Philip Ridley
Rich Mix, Bethnal Green

Publicity photo

With a muted election just around the corner, politics is on everyone's lips. Although this productions does address issues such as the rise of nationalism, politics is merely used as a catalyst for Ridley's plot - an explosion of emotion as one boy's life is blown apart.

Curtis could be the next big thing in politics, but he's being tormented by sightings of his dead brother. To try and exorcise his demons a séance is held in the very same flat Curtis and his brother grew up in all those years ago. All would have gone to plan were it not for Link and his mysterious friend Zak squatting in Curtis' hallowed ground. It soon transpires that these unexpected and unwanted guests could provide answers to Curtis' torment and the link between him and his dead brother he's been pining for.

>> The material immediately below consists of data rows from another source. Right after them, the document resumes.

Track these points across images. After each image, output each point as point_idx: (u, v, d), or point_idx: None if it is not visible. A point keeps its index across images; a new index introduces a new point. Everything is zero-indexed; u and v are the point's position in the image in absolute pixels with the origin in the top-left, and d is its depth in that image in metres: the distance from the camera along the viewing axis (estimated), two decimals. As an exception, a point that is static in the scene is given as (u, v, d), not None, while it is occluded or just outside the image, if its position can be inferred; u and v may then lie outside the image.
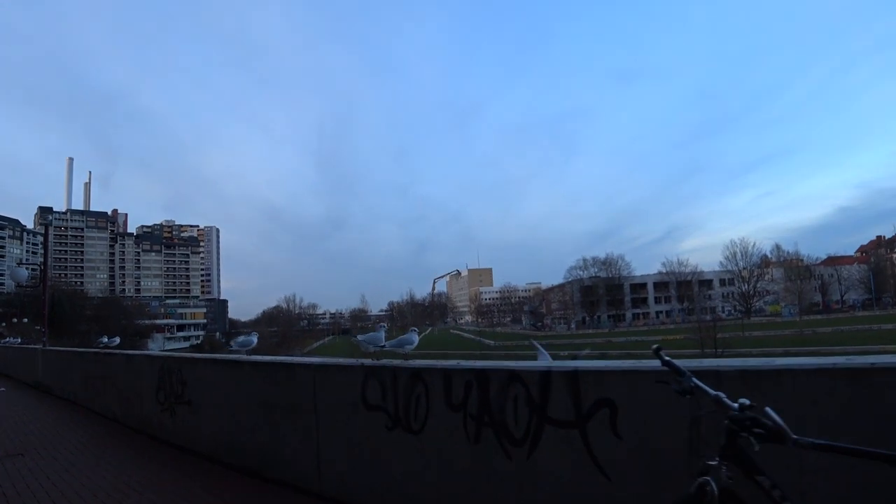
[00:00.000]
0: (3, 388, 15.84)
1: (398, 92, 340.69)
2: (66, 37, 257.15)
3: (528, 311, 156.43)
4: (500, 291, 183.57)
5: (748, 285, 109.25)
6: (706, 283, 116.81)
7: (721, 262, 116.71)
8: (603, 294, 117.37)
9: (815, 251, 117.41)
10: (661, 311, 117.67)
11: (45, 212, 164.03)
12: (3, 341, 45.07)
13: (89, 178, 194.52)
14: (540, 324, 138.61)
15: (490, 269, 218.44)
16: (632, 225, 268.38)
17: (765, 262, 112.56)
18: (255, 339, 7.23)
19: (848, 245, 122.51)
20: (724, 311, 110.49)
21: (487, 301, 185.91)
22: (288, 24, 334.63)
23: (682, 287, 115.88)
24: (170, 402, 7.79)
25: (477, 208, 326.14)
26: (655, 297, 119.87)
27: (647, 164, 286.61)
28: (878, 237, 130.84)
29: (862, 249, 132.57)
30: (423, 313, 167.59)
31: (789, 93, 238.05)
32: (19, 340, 44.76)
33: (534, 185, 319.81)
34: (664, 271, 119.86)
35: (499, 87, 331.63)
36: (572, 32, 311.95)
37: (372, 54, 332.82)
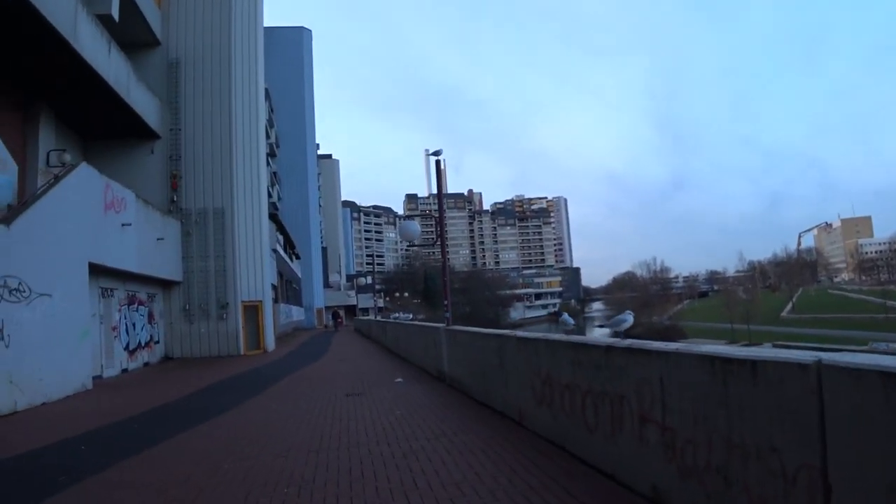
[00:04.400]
0: (399, 379, 13.17)
1: (730, 32, 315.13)
2: (407, 48, 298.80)
3: None
4: (888, 242, 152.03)
5: None
6: None
7: None
8: None
9: None
10: None
11: (411, 198, 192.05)
12: (392, 316, 42.52)
13: (444, 165, 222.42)
14: None
15: (869, 218, 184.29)
16: None
17: None
18: (630, 318, 6.29)
19: None
20: None
21: (871, 254, 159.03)
22: None
23: None
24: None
25: (836, 150, 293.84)
26: None
27: None
28: None
29: None
30: (790, 272, 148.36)
31: None
32: (410, 316, 45.83)
33: None
34: None
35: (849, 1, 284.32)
36: None
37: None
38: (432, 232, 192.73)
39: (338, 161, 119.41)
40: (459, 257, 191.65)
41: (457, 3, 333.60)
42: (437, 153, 12.77)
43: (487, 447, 6.33)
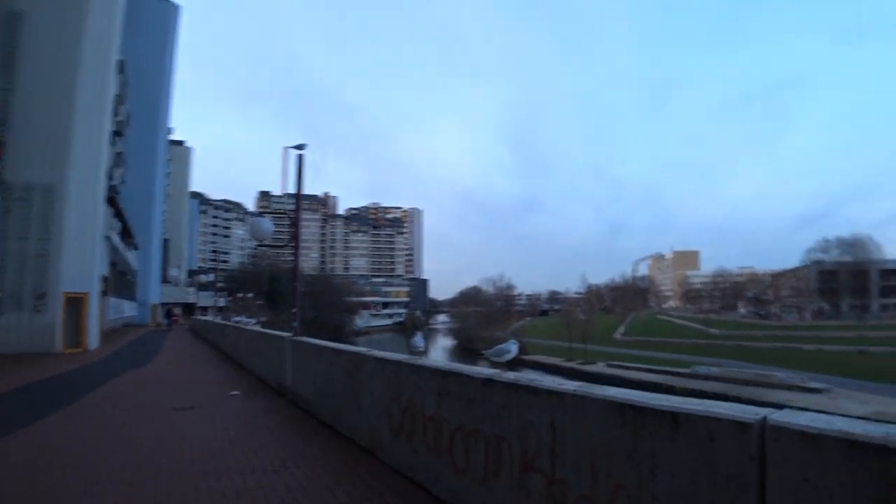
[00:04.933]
0: (236, 392, 11.91)
1: (592, 71, 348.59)
2: (277, 41, 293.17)
3: (751, 297, 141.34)
4: (710, 276, 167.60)
5: None
6: None
7: None
8: (847, 280, 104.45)
9: None
10: None
11: (264, 195, 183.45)
12: (233, 320, 38.86)
13: (304, 161, 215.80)
14: (764, 312, 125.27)
15: (697, 252, 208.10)
16: (850, 206, 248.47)
17: None
18: (515, 348, 5.39)
19: None
20: None
21: (696, 286, 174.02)
22: (478, 10, 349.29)
23: None
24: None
25: (677, 189, 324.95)
26: None
27: (872, 138, 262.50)
28: None
29: None
30: (624, 297, 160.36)
31: None
32: (254, 321, 41.60)
33: (739, 163, 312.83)
34: None
35: (701, 59, 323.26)
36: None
37: (564, 34, 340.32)
38: (284, 233, 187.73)
39: (191, 149, 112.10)
40: (308, 260, 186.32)
41: (332, 3, 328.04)
42: (300, 147, 11.65)
43: (336, 484, 5.46)
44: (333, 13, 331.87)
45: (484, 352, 5.28)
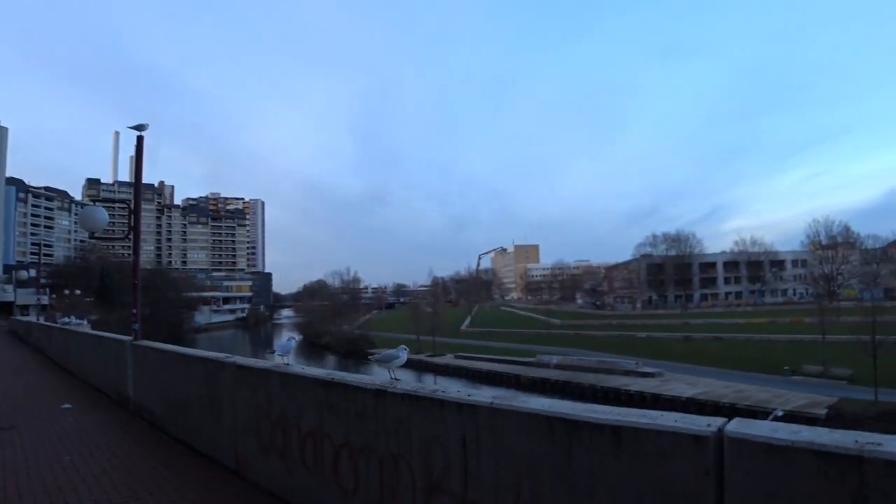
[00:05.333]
0: (68, 405, 10.32)
1: (439, 67, 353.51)
2: (115, 15, 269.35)
3: (588, 288, 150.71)
4: (550, 268, 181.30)
5: (832, 266, 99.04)
6: (777, 264, 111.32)
7: (802, 242, 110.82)
8: (672, 273, 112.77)
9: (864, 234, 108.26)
10: (731, 292, 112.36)
11: (93, 183, 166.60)
12: (60, 320, 36.08)
13: (135, 152, 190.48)
14: (599, 302, 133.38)
15: (537, 246, 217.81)
16: (672, 204, 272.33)
17: (831, 243, 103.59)
18: (404, 354, 4.21)
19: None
20: (795, 294, 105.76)
21: (537, 278, 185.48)
22: (329, 2, 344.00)
23: (752, 267, 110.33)
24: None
25: (517, 185, 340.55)
26: (725, 278, 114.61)
27: (693, 143, 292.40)
28: None
29: None
30: (468, 289, 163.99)
31: (846, 70, 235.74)
32: (85, 322, 37.38)
33: (576, 162, 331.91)
34: (736, 250, 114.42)
35: (544, 62, 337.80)
36: (620, 6, 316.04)
37: (414, 29, 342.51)
38: (116, 223, 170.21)
39: (6, 129, 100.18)
40: (143, 253, 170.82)
41: None
42: (139, 127, 10.30)
43: (197, 514, 4.67)
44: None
45: (370, 356, 4.71)
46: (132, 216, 10.67)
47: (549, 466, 2.63)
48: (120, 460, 6.58)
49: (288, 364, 5.18)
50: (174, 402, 7.61)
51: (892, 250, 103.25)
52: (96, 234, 11.09)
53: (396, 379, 3.89)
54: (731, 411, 35.92)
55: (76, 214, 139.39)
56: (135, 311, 10.37)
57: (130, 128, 10.08)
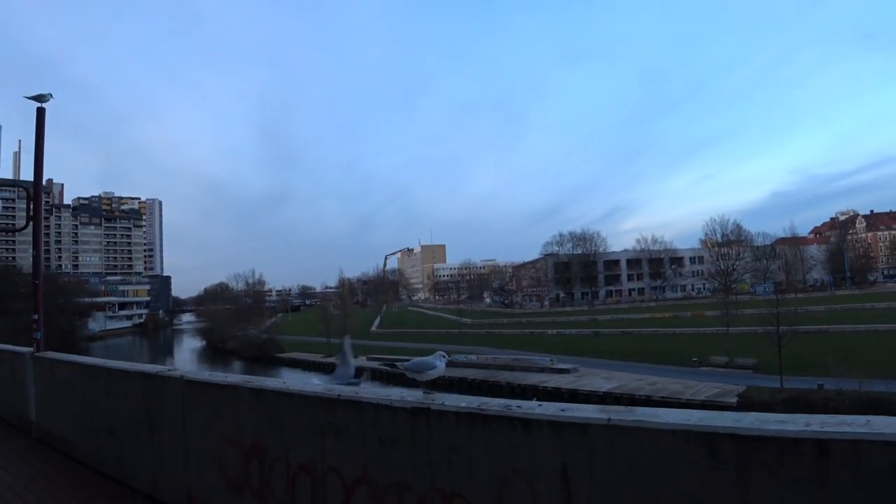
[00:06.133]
0: None
1: (344, 65, 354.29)
2: None
3: (496, 287, 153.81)
4: (457, 268, 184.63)
5: (728, 262, 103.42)
6: (677, 261, 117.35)
7: (700, 239, 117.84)
8: (578, 271, 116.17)
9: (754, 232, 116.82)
10: (634, 289, 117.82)
11: None
12: None
13: (19, 148, 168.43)
14: (508, 301, 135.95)
15: (443, 246, 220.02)
16: (575, 204, 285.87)
17: (726, 241, 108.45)
18: (442, 363, 3.36)
19: (781, 228, 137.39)
20: (693, 290, 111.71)
21: (444, 278, 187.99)
22: None
23: (654, 264, 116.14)
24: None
25: (423, 185, 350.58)
26: (628, 275, 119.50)
27: (591, 146, 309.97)
28: (833, 219, 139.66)
29: (816, 231, 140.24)
30: (376, 290, 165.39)
31: (731, 78, 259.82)
32: None
33: (481, 163, 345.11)
34: (638, 248, 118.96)
35: (446, 63, 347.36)
36: (522, 10, 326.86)
37: (318, 25, 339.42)
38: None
39: None
40: (29, 256, 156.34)
41: None
42: (41, 98, 8.73)
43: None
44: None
45: (399, 365, 3.74)
46: (31, 203, 8.95)
47: (712, 500, 1.96)
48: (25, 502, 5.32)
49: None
50: (96, 428, 6.27)
51: (779, 246, 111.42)
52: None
53: (429, 392, 3.10)
54: (646, 404, 37.09)
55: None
56: (36, 316, 8.79)
57: (29, 98, 8.52)
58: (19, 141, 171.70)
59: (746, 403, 33.90)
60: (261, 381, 4.09)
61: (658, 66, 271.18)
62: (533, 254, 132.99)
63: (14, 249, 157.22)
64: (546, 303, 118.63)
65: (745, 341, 48.70)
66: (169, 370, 5.20)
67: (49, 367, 7.78)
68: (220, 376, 4.66)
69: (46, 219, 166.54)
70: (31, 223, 9.16)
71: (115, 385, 5.99)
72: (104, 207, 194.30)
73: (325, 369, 67.92)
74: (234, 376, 4.58)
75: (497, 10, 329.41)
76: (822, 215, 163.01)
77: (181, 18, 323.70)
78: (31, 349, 8.45)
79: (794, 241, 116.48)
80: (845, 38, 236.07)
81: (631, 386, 41.25)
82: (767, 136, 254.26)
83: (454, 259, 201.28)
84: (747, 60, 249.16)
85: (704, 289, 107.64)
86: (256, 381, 4.14)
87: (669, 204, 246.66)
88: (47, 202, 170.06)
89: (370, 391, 3.31)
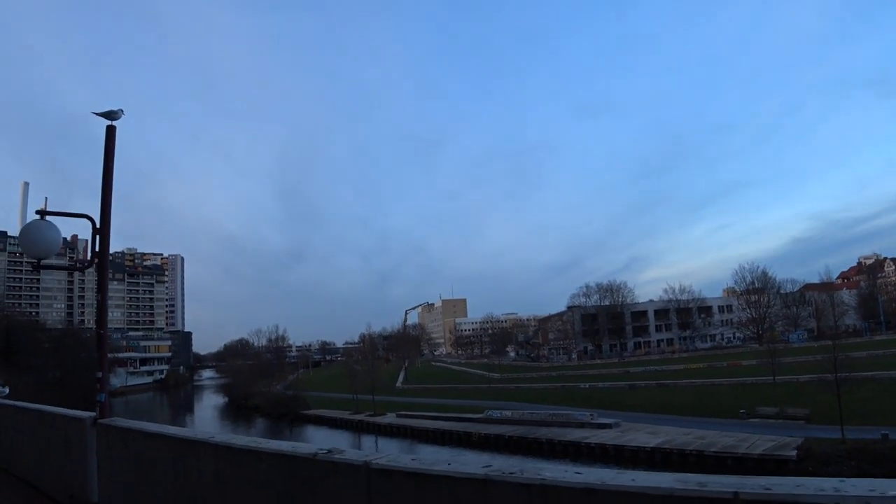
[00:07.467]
0: None
1: (361, 124, 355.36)
2: (24, 63, 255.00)
3: (522, 340, 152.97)
4: (479, 322, 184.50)
5: (760, 310, 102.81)
6: (705, 310, 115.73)
7: (724, 288, 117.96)
8: (606, 322, 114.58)
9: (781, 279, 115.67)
10: (662, 339, 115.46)
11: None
12: None
13: (45, 204, 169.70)
14: (534, 354, 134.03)
15: (464, 300, 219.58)
16: (593, 256, 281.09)
17: (753, 288, 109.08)
18: None
19: (803, 274, 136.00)
20: (724, 339, 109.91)
21: (466, 332, 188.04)
22: (251, 55, 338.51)
23: (682, 314, 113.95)
24: None
25: (440, 239, 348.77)
26: (656, 325, 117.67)
27: (607, 198, 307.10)
28: (859, 263, 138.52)
29: (844, 276, 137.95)
30: (397, 345, 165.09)
31: (745, 128, 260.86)
32: (7, 391, 30.30)
33: (498, 216, 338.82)
34: (666, 298, 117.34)
35: (462, 121, 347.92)
36: (536, 68, 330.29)
37: (336, 86, 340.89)
38: (23, 280, 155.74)
39: None
40: (53, 312, 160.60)
41: (88, 31, 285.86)
42: (111, 114, 7.69)
43: None
44: (84, 36, 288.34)
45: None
46: (96, 237, 7.69)
47: None
48: None
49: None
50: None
51: (808, 293, 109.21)
52: (43, 261, 7.59)
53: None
54: (699, 459, 35.49)
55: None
56: (100, 374, 7.44)
57: (98, 114, 7.71)
58: (45, 198, 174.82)
59: (806, 456, 32.23)
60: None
61: (671, 120, 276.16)
62: (554, 306, 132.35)
63: (38, 305, 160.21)
64: (574, 356, 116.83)
65: (790, 390, 46.77)
66: (334, 451, 3.43)
67: (120, 437, 6.31)
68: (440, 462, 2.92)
69: (70, 274, 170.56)
70: (95, 260, 7.77)
71: (230, 468, 4.29)
72: (127, 263, 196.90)
73: (353, 427, 67.32)
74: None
75: (511, 67, 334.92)
76: (844, 261, 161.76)
77: (199, 79, 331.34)
78: (93, 414, 7.13)
79: (824, 287, 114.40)
80: (856, 84, 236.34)
81: (679, 441, 39.45)
82: (784, 183, 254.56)
83: (475, 313, 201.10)
84: (758, 111, 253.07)
85: (734, 338, 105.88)
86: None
87: (688, 254, 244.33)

Ridley's plot takes on Shakespearean qualities, borrowing greatly from Hamlet. After Curtis' dad dies, his mother re-marries a cut throat man hungry for power: the nationalist politician Mr.Avalon. The similarities don't stop there, as Curtis sees the ghost of his dead brother who ultimately warns him about his new father. The device used to expose Avalon echoes the Mousetrap scene, with Link's speech mirroring Polonius' as he proclaims a story of 'Fantasy. Thriller. Thriller-fantasy. Comedy-weepie-fantasy!' Add this to Curtis and his ex-girlfriend Sarah being trapped between Curtis' nationalist party henchmen and Sarah's multicultural posse and a bit of Romeo and Juliet is added to the mix. This is Shakespeare for the Banksy era.

Just like Shakespeare, Ridley knows how to create dramatic tension which manifests itself frequently as the two opposing friendship groups battle each other for ideological superiority. The cast of extremely talented young actors deliver the myriad of emotions effortlessly as they swell from love, to fear, to anger, to hatred, to betrayal, to forgiveness, to worry, to confusion, to frustration. A finer cast could not be found.

Each actor offers an intense individual performance and nobody ever stops acting, even though they are often onstage without any dialogue for some period of time. No-one acts the stereotype and congratulations must go to director David Mercatali and his cast who make each of the characters believably real young people, confused and angry in a world where there seems to be a Big Bad Wolf around every corner.

Ridley is a master storyteller and, as well as drawing from Shakespeare, Fairytale references are woven into the plot. Unfortunately the last section drags, starting with Moonfleece's Mousetrap which takes the form of a fairytale mixing reality with fantasy. The story within a story goes on for far too long and the audience needn't hear the whole metaphor to understand what is being hinted at relating to the death of Curtis' brother.

Avalon's party uniform of crisp grey suits with white shirts and red ties to resemble the English flag contrast against the multicoloured neon outfits of Sarah's multicultural friends. Minorities are clearly represented here, be that ethnicity or sexuality and disabled people aren't, as is so often the case, forgotten either, with character Nina using a wheelchair. Some may accuse Ridley of ticking all the minority boxes, but it never feels forced and rightly shows a slice of the diverse and multicultural Britain we live in today.

As Link comments twice in the piece, Zak's storytelling 'is an experience not to be missed', just like Ridley's and this wonderful production.

Playing until 13th March 2010 at Rich Mix and then touring to the Alhambra Studio Bradford, the Leicester Peepul Centre, the Birmingham Drum, the Doncaster Little Theatre, the Mill Theatre and the Dormston Centre Dudley, Riverside Studios London and the Greenwich Theatre.